The Kremlin, for its part, has said that the default label is artificial, as it has the funds to pay its debt but it unable to access its foreign reserves due to Western sanctions.
“There is money and there is also the readiness to pay,” Russian Finance Minister Anton Siluanov said last month of the looming default, who called the situation “artificially created” by “unfriendly” powers.
What happens now?
The default status is also unlikely to affect the lives of ordinary Russians, already struggling with soaring inflation and steep economic recession.
Despite this, the default status is likely to dissuade investors even further from bringing any money into Russia, which has become a political and financial outcast since its February invasion of Ukraine. It will also raise Moscow’s borrowing costs in the future.

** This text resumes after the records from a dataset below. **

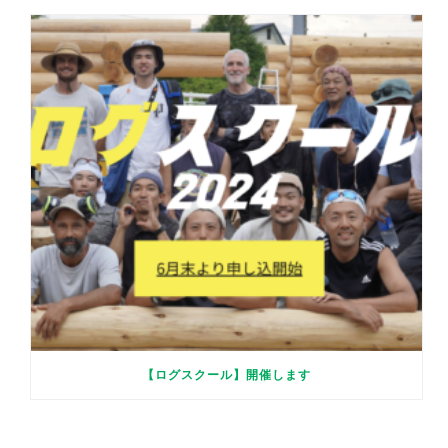
【ログスクール】開催します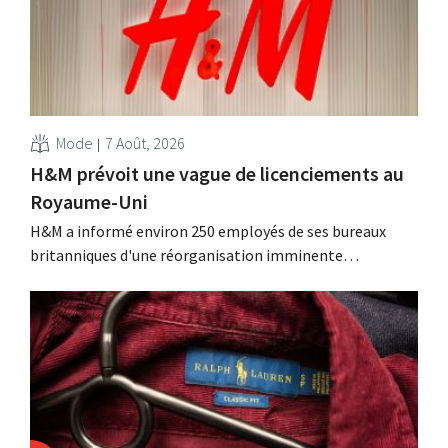
Mode
7 Août, 2026
H&M prévoit une vague de licenciements au
Royaume-Uni
H&M a informé environ 250 employés de ses bureaux
britanniques d'une réorganisation imminente
susceptible d'entraîner des suppressions d'emplois.
Cette restructuration fait suite à des mesures prises
précédemment aux Pays-Bas, en Belgique et en Espagne,
qui avaient déjà entraîné la suppression de centaines
d'emplois.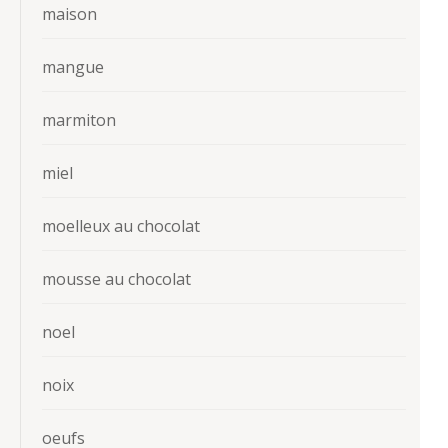
maison
mangue
marmiton
miel
moelleux au chocolat
mousse au chocolat
noel
noix
oeufs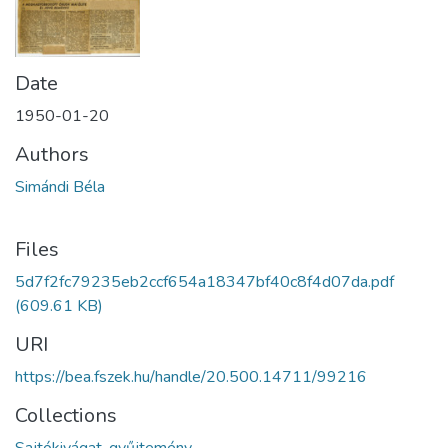
Date
1950-01-20
Authors
Simándi Béla
Files
5d7f2fc79235eb2ccf654a18347bf40c8f4d07da.pdf
(609.61 KB)
URI
https://bea.fszek.hu/handle/20.500.14711/99216
Collections
Sajtókivágat-gyűjtemény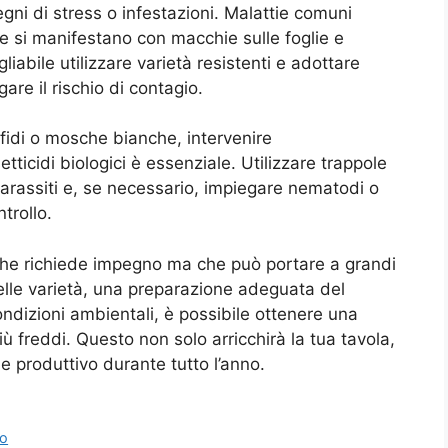
gni di stress o infestazioni. Malattie comuni
he si manifestano con macchie sulle foglie e
iabile utilizzare varietà resistenti e adottare
gare il rischio di contagio.
afidi o mosche bianche, intervenire
ticidi biologici è essenziale. Utilizzare trappole
parassiti e, se necessario, impiegare nematodi o
trollo.
à che richiede impegno ma che può portare a grandi
elle varietà, una preparazione adeguata del
ondizioni ambientali, è possibile ottenere una
freddi. Questo non solo arricchirà la tua tavola,
 e produttivo durante tutto l’anno.
to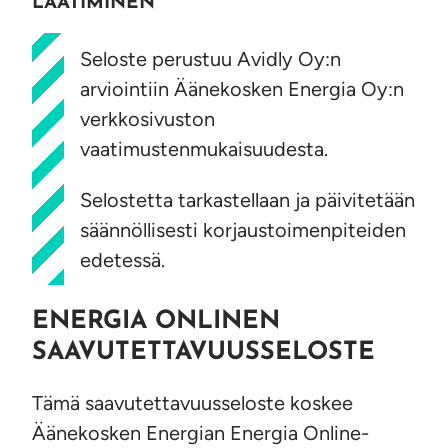
LAATIMINEN
Seloste perustuu Avidly Oy:n
arviointiin Äänekosken Energia Oy:n
verkkosivuston
vaatimustenmukaisuudesta.
Selostetta tarkastellaan ja päivitetään
säännöllisesti korjaustoimenpiteiden
edetessä.
ENERGIA ONLINEN
SAAVUTETTAVUUSSELOSTE
Tämä saavutettavuusseloste koskee
Äänekosken Energian Energia Online-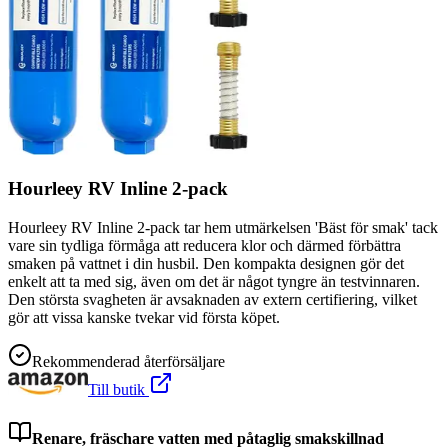
Hourleey RV Inline 2-pack
Hourleey RV Inline 2-pack tar hem utmärkelsen 'Bäst för smak' tack
vare sin tydliga förmåga att reducera klor och därmed förbättra
smaken på vattnet i din husbil. Den kompakta designen gör det
enkelt att ta med sig, även om det är något tyngre än testvinnaren.
Den största svagheten är avsaknaden av extern certifiering, vilket
gör att vissa kanske tvekar vid första köpet.
Rekommenderad återförsäljare
Till butik
Renare, fräschare vatten med påtaglig smakskillnad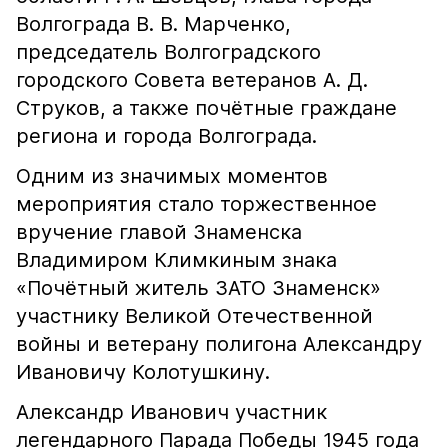
Волгограда В. В. Марченко,
председатель Волгоградского
городского Совета ветеранов А. Д.
Струков, а также почётные граждане
региона и города Волгограда.
Одним из значимых моментов
мероприятия стало торжественное
вручение главой Знаменска
Владимиром Климкиным знака
«Почётный житель ЗАТО Знаменск»
участнику Великой Отечественной
войны и ветерану полигона Александру
Ивановичу Колотушкину.
Александр Иванович участник
легендарного Парада Победы 1945 года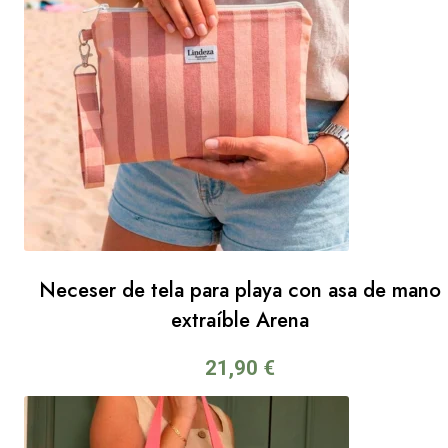
Neceser de tela para playa con asa de mano
extraíble Arena
21,90
€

Under normal circumstances, investors and the defaulting government typically reach a settlement in which bondholders are given new bonds that are worth less but that at least provide partial compensation. But sanctions forbid negotiating with the Russian finance ministry, and with no end to the war in sight there is no way to say how much the defaulted bonds will end up being worth.
Last Wednesday, Russian President Vladimir Putin signed a decree to launch temporary protection procedures and give the government 10 days to choose banks to handle payments under a new scheme, suggesting Moscow plans to pay bondholders back in rubles regardless of what currency the debt is owed in.
Default unlikely to have international effect
Investment analysts have said that the default, while problematic for the Kremlin, is unlikely to wreck havoc on global markets. International Monetary Fund (IMF) managing director Kristalina Georgieva has called the event “not systemically relevant.”
The turn of events will likely mean serious losses for any international businesses left engaging with the Russian economy, such as funds that invest in emerging markets. Russia, however, played only a small role in emerging market bond indexes, limiting the losses to fund investors.
Russia has not been in a state of default since the 1917 revolution that created the Soviet Union. Although the breakup of the Soviet Union in the 1990s brought it close to default, international aid, particularly from the United States, was able to help Moscow avert total financial disaster.